(Saved data entries)
++++++++++++++++++++
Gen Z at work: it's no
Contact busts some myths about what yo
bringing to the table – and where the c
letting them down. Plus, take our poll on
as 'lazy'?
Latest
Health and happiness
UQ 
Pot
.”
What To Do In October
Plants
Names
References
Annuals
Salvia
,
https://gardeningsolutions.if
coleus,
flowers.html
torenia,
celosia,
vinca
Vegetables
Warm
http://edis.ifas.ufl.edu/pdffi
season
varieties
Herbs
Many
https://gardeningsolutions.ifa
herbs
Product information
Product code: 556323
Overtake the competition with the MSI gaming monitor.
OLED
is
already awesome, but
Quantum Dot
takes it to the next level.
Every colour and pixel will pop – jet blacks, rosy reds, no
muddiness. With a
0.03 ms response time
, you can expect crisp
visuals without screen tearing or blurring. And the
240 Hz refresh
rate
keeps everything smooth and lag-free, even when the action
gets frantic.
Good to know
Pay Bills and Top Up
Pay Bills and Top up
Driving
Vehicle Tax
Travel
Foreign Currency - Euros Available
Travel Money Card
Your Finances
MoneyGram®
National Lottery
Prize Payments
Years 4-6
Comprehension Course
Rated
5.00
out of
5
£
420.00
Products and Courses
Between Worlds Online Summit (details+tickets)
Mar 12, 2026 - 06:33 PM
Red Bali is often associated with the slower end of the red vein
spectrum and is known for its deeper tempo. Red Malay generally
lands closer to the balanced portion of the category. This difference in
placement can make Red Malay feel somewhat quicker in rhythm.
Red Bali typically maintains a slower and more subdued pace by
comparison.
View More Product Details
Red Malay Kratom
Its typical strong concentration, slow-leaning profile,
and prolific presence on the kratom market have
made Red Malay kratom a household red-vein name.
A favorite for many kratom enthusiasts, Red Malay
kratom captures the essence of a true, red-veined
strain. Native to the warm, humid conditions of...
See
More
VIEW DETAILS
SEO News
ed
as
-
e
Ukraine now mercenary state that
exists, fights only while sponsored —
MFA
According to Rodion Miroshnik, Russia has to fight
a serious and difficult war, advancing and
++++++++++++++++++++
Exercise:
Return only this span, exactly: the line that contains "made Red Malay" and all lines after it to the end of the records.

Task answer:
made Red Malay kratom a household red-vein name.
A favorite for many kratom enthusiasts, Red Malay
kratom captures the essence of a true, red-veined
strain. Native to the warm, humid conditions of...
See
More
VIEW DETAILS
SEO News
ed
as
-
e
Ukraine now mercenary state that
exists, fights only while sponsored —
MFA
According to Rodion Miroshnik, Russia has to fight
a serious and difficult war, advancing and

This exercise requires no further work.